I didn't sleep enough but woke up happy. We had a little bit to eat and then decided to walk across the Brooklyn Bridge. It was a gorgeous day and meandering through the city in the crisp air was a great way to wake up. We walked through the Lower East Side and through Chinatown and past City Hall and across the bridge, along with every other tourist in town. I bought some souvenir magnets but resisted the siren song of the selfie stick.








We walked and walked and had some lunch. Then we wandered around Union Square and walked back to the apartment to rest and chill out and shower before going out for the night. 

We dozed and had a snack and checked our phones and shared pictures of our kids. We talked about people we had gone to school with - who had done what, which catty bitches who had been mean girls had been left by their husbands, which former hotties were no longer so hot, which people had shown up at Reunions looking surprisingly dashing.  We enjoyed the fact that all we had done all day was hang out, and looked back wistfully at all the time we had had in college to just hang out. We had so much time. It's hard now to find time to just hang out with friends anymore. 

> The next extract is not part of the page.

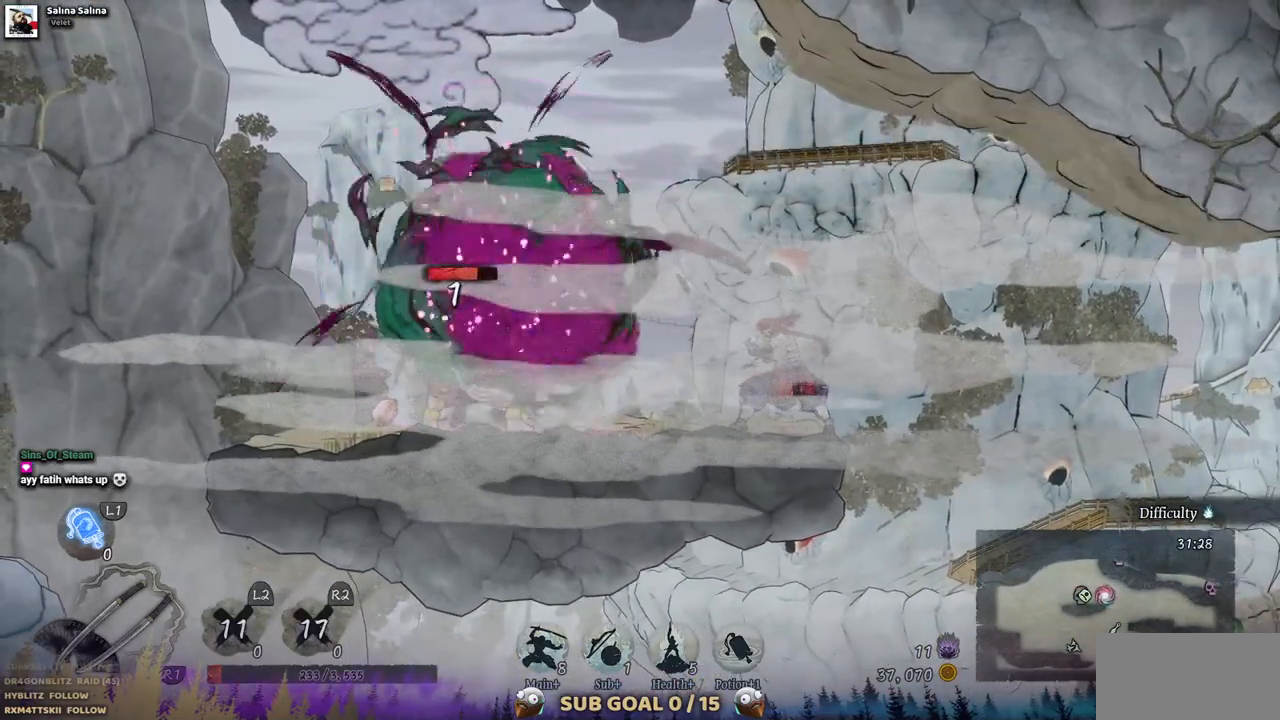
{"dt_ms": 500, "buttons": [], "left_stick": "center", "right_stick": "center", "events": []}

We wondered about our ability to rally.  

In the end, we did fine. We rallied.

The evening's fuel was margaritas and chips with really good guac and little mini tacos. Then we went to a bar than played 80s music and served $4 PBRs and $3 Coors Light drafts. I drank copious amounts of both, but it's basically beer-flavored water. We spent a lot of time waiting for the DJ to understand that just because a song was released in the 80s (and he actually fudged a bit on that point) it doesn't make it a decent dance song. There were bursts of dance greatness followed by frustrating song choices that didn't inspire us. But even complaining about that was fun. It became a running joke. 



It was another night of walking back to the apartment to hang out some more. We stopped at a bodega for popcorn and chips and a chocolate covered coconut Luna bar. We washed it down with the last of the tequila and margarita mix. 

Jane and I climbed into the bed we were sharing and talked as we fell asleep. We've been close friends for so long, and were roommates for a while in Atlanta, after I graduated from law school. We can talk to each other, and we did, about life and relationships and frustrations and joys and getting older. I felt happy and relaxed and loved.

And also tired and like I needed the balls of my feet replaced. But content overall.

I'm not sure where the energy came from, but before heading to the train the next day, Laura and Jane and I found the will to head over to the West Village and wander around some more. We walked down the High Line and down to Jane Street - a pilgrimage of sorts - and had some coffee and then walked back across the island to pick up our bags. Our final bit of weekend sustenance came in the form of an egg nog soft-serve cone, courtesy of the Big Gay Ice Cream Shop. If you need big gay instructions on how to do the Heimlich maneuver, here you go:

You're welcome.
Today is another post-reunion Monday. I'm tired and my feet still hurt. But I've got that familiar love hangover and my emotional batteries are full, and we're already planning the next one.